- **Data records**

-*-*-

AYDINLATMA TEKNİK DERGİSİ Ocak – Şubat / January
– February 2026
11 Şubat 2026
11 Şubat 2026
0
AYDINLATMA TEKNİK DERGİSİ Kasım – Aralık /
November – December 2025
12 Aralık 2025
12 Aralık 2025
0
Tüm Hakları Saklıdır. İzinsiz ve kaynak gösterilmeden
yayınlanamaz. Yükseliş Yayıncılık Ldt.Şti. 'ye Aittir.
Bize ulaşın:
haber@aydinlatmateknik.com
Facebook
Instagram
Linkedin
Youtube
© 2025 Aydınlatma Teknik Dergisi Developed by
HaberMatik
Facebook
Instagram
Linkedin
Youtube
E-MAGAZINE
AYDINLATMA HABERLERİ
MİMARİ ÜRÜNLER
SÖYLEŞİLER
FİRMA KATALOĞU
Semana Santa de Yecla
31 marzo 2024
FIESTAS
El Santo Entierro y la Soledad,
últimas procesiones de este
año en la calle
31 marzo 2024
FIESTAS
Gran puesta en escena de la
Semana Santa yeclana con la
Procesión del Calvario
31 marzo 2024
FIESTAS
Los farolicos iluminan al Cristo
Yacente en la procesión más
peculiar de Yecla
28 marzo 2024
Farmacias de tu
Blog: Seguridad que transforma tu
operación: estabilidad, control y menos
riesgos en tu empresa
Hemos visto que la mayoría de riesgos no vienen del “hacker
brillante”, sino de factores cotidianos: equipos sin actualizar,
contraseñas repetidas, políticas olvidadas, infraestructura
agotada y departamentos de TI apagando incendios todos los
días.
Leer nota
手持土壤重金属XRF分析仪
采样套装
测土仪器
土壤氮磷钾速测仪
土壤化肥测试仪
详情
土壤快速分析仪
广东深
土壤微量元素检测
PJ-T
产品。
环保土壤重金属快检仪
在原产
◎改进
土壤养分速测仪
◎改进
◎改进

-*-*-

- **What to work on**
Which lines hold the word "riesgos"? Copy each of them from the records.

- **Answer below**
riesgos en tu empresa
Hemos visto que la mayoría de riesgos no vienen del “hacker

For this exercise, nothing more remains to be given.